Modern fraud hides in relationships. The $10.6 billion Operation Gold Rush scheme was caught because DOJ’s data analytics team mapped the connections between dozens of shell companies, foreign straw owners, and stolen patient identities across multiple states and saw the network underneath. That kind of detection requires graph analytics— tools that treat providers, billing entities, patients, and referral relationships as nodes in a web rather than as isolated data points to be measured against a benchmark.
Graph analytics can identify a cluster of hospices sharing the same administrator, the same billing address, or the same medical director across nominally separate entities. It can surface the license-flipping patterns that let bad actors evade revocation by reconstituting under new names. It can map referral networks that look legitimate in isolation but reveal kickback arrangements when viewed as a whole.

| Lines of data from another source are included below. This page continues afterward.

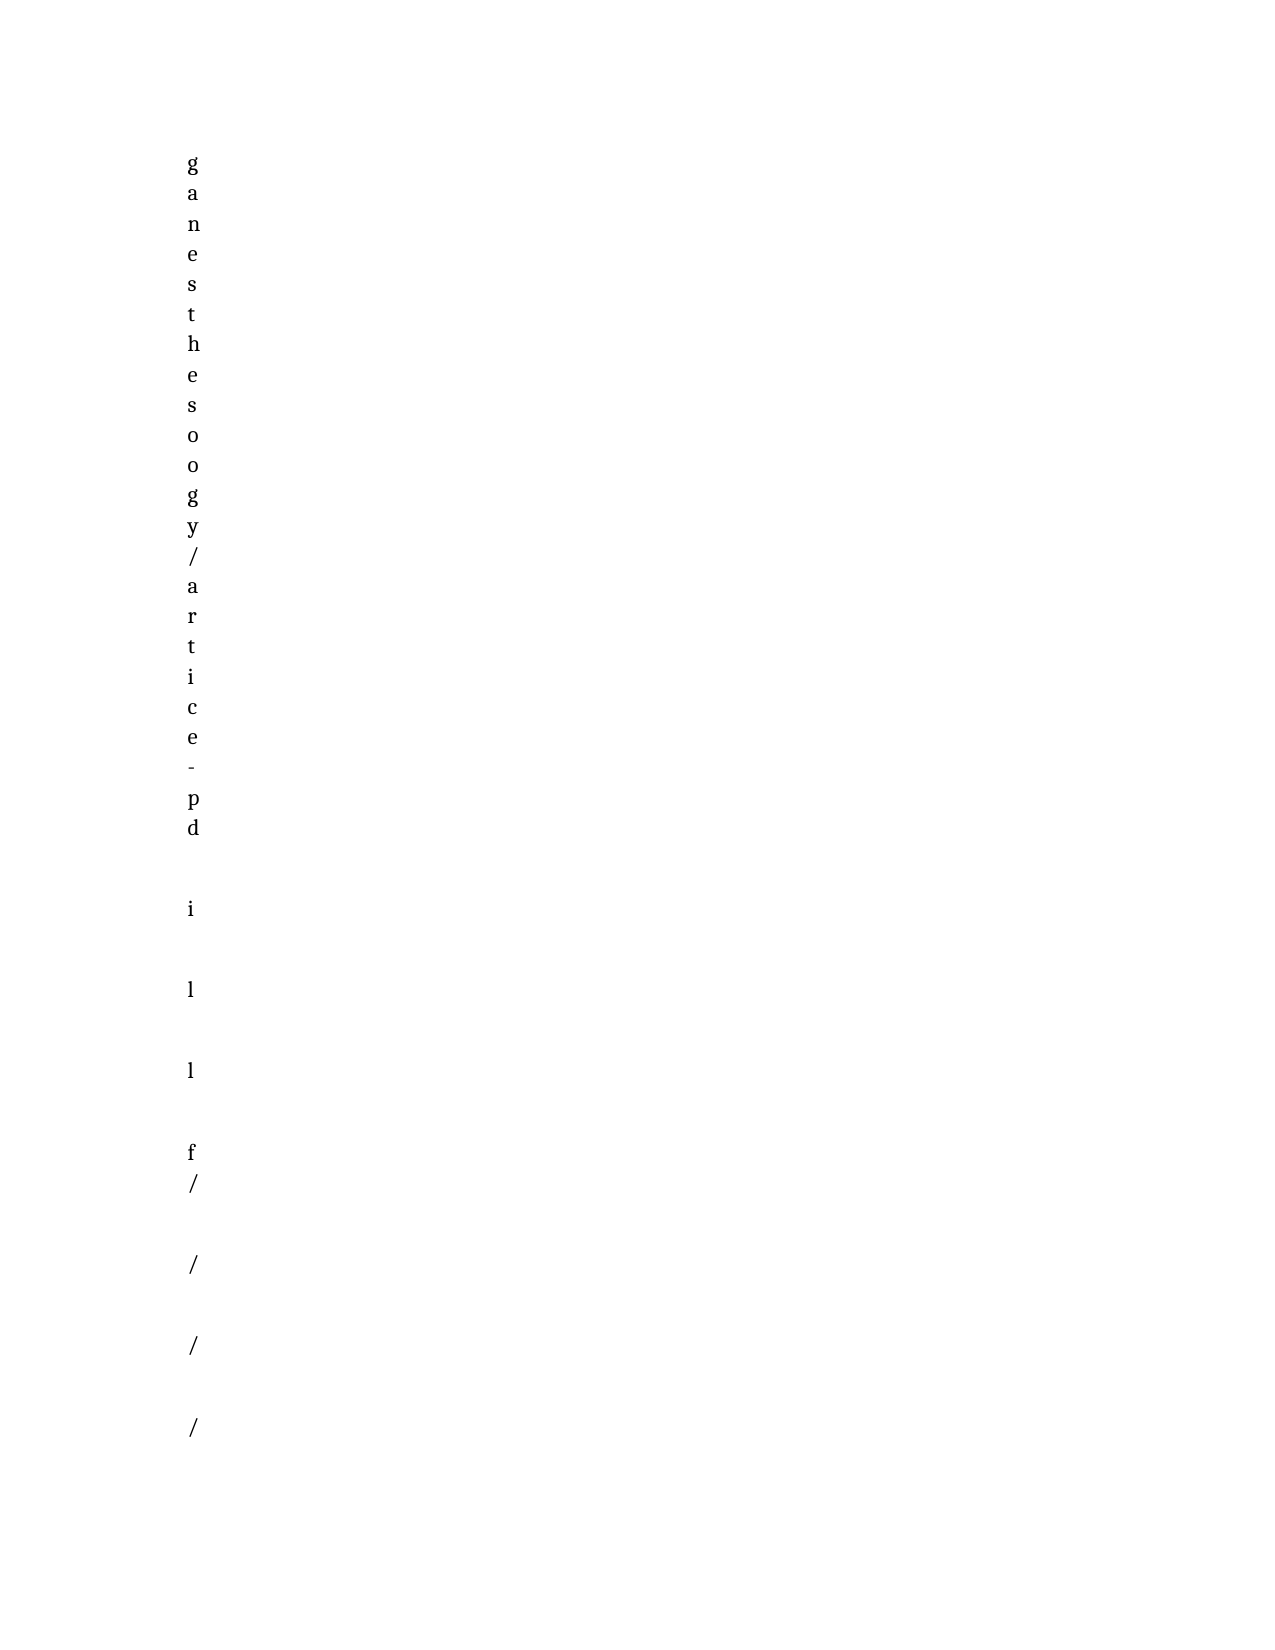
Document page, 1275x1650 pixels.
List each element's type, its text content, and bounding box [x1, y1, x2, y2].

text l [187, 977, 1087, 1034]
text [187, 150, 1087, 871]
text / [187, 1413, 1087, 1470]
text i [187, 896, 1087, 952]
text l [187, 1058, 1087, 1115]
text f / [187, 1139, 1087, 1226]
text / [187, 1332, 1087, 1389]
text / [187, 1251, 1087, 1308]
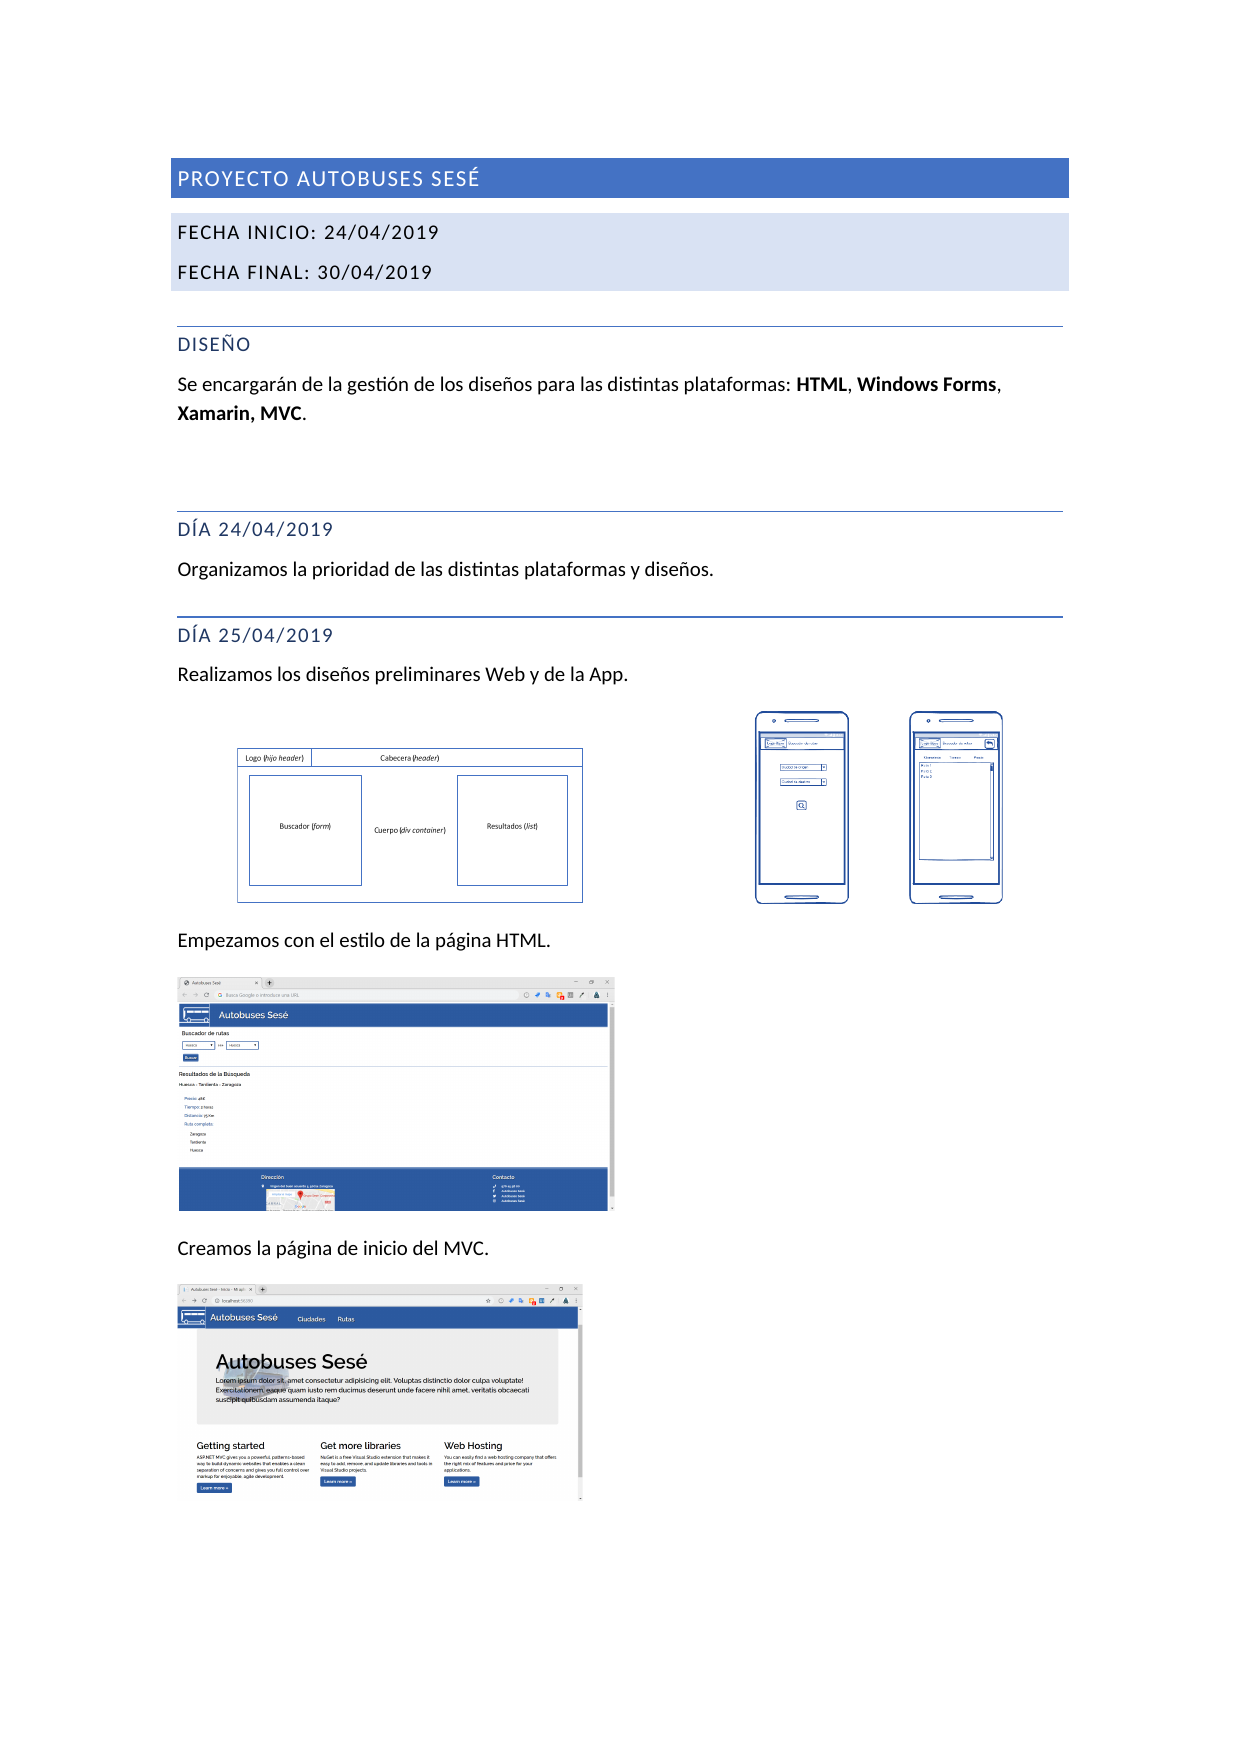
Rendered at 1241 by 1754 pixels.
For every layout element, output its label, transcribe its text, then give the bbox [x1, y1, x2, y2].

picture [177, 1284, 583, 1501]
subtitle Proyecto Autobuses Sesé [177, 164, 1063, 192]
picture [177, 977, 615, 1211]
subtitle Diseño [177, 327, 1063, 357]
text Se encargarán de la gestión de los diseños para las distintas plataformas: HTML, Windows Forms, Xamarin, MVC. [177, 371, 1063, 426]
subtitle Día 24/04/2019 [177, 512, 1063, 542]
subtitle Fecha Inicio: 24/04/2019 [177, 219, 1063, 245]
text Empezamos con el estilo de la página HTML. [177, 928, 1063, 953]
text Organizamos la prioridad de las distintas plataformas y diseños. [177, 556, 1063, 581]
text Realizamos los diseños preliminares Web y de la App. [177, 662, 1063, 687]
text Creamos la página de inicio del MVC. [177, 1235, 1063, 1260]
subtitle Fecha Final: 30/04/2019 [177, 253, 1063, 284]
subtitle Día 25/04/2019 [177, 618, 1063, 647]
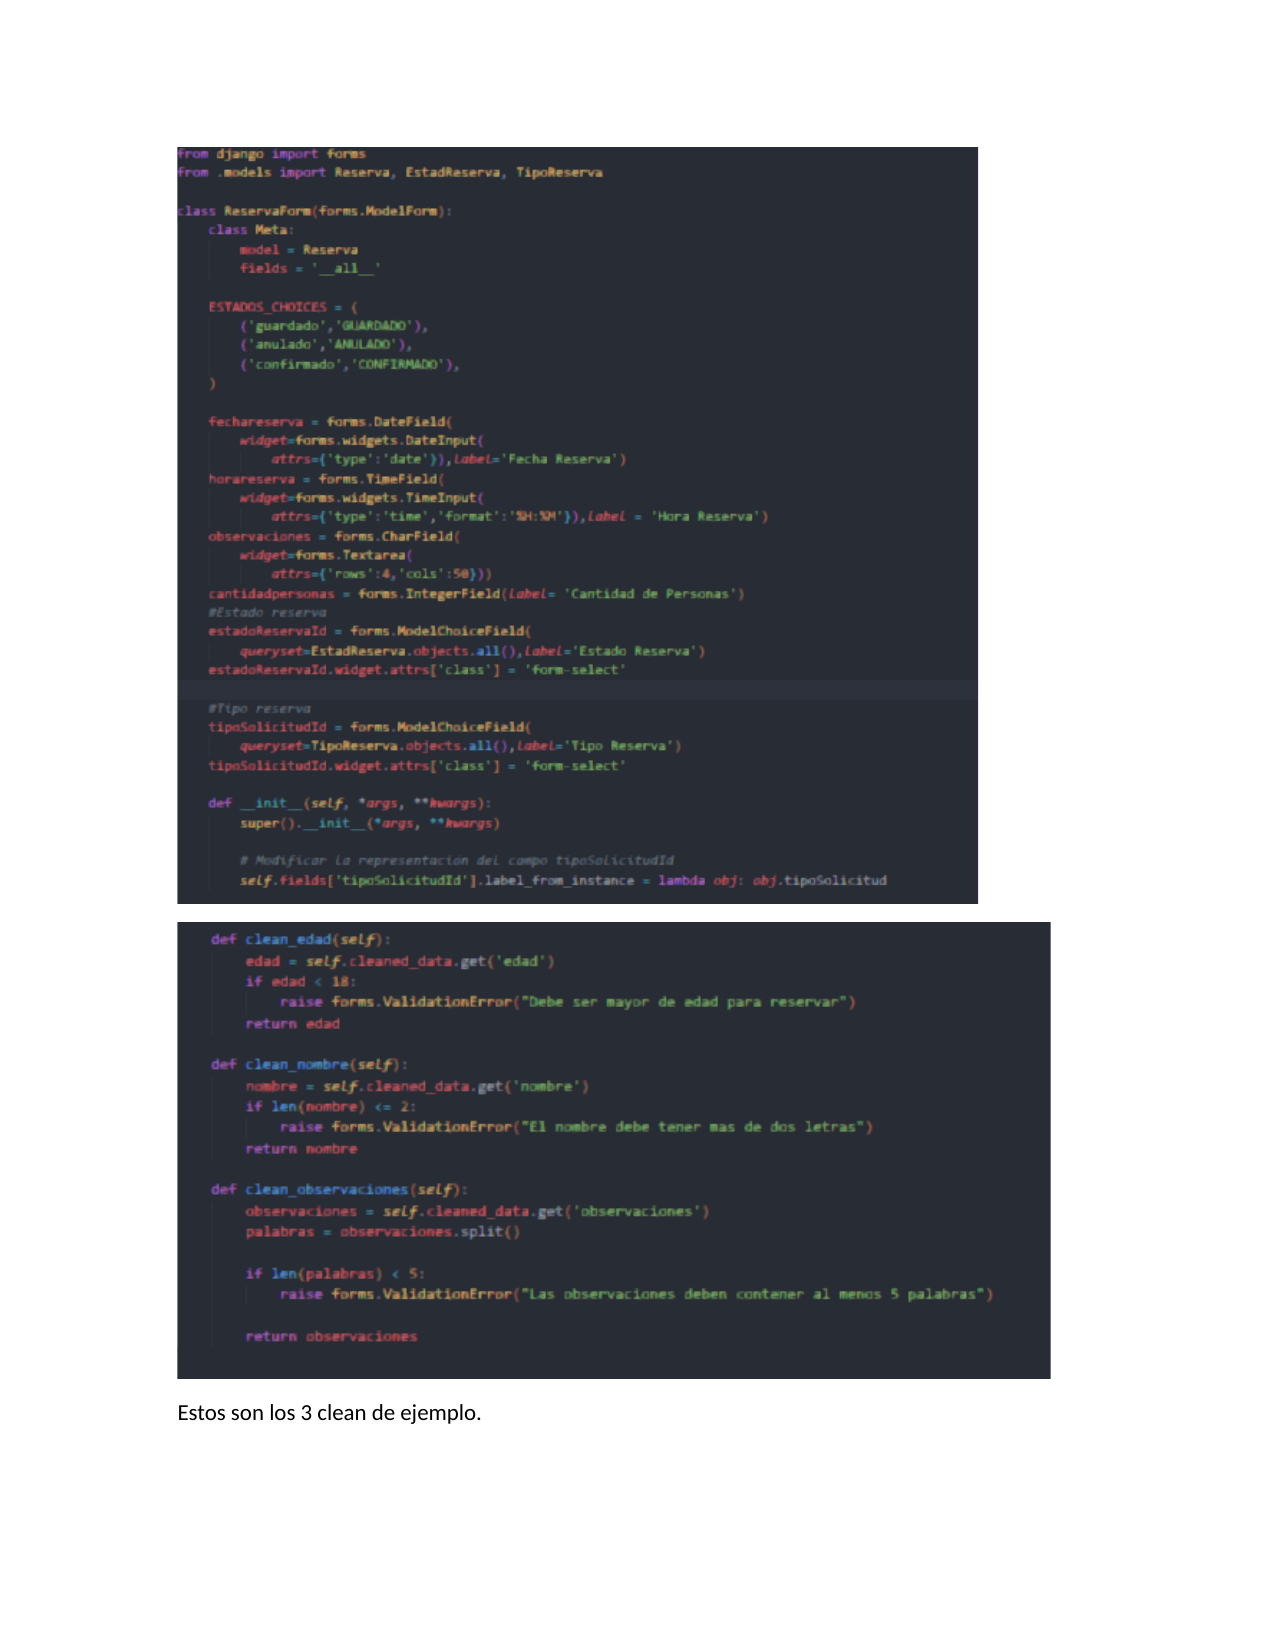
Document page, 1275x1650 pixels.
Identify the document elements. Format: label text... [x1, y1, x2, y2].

picture [177, 147, 979, 904]
text Estos son los 3 clean de ejemplo. [177, 1398, 1098, 1426]
picture [177, 922, 1051, 1379]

A network analysis of the legitimate hospice provider who had to shutter his business because CMS mistook him for a fraud actor would have shown an owner and his nurse wife, five years of clean claims, a single location, no shared administrators or billing addresses with known bad actors, no license transfers, no referral patterns linking them to criminal networks. In other words, the opposite of every signal that organized hospice fraud actually produces. Graph analytics catches fraud by looking at relationships rather than volume. That distinction is what separates a precision tool from a blunt one.
These are standard tools used routinely by major insurers and fintechs to detect organized fraud rings. CMS is not using them at scale, and the result is both more fraud losses and more legitimate businesses being caught up in the fraud net.
What precision actually requires
The LA hospice market is a genuine crisis, and the scale of the fraud warrants aggressive action. But aggressive action built on imprecise tools results in suspensions of legitimate providers, disruptions to patient care, and legal challenges that slow enforcement further while fraudsters move on to the next scheme. And the headlines of legitimate businesses having to shutter because CMS stopped paying them undermines the public’s trust in the government’s ability to fight fraud effectively.
Precision requires individualized behavioral baselines, not just benchmark comparisons. It requires cross-program data visibility so that fraud networks exploiting multiple federal programs can be identified as networks rather than as a series of unconnected anomalies. It requires a defined, transparent evidentiary standard for payment suspension so that providers have meaningful notice and a credible path to appeal. And it requires the use of intelligence to draw connections that uncover hidden fraud networks.
The Vance task force is putting the right level of senior attention on fraud, but the detection infrastructure the government is working with is outdated and poorly fit to the scale of the problem. CMS is piloting new tools in an effort to address the enormous shortcomings of its current approach, but the hospice owner who had a 9 out of 10 quality score and lost his business anyway paid the price for those shortcomings.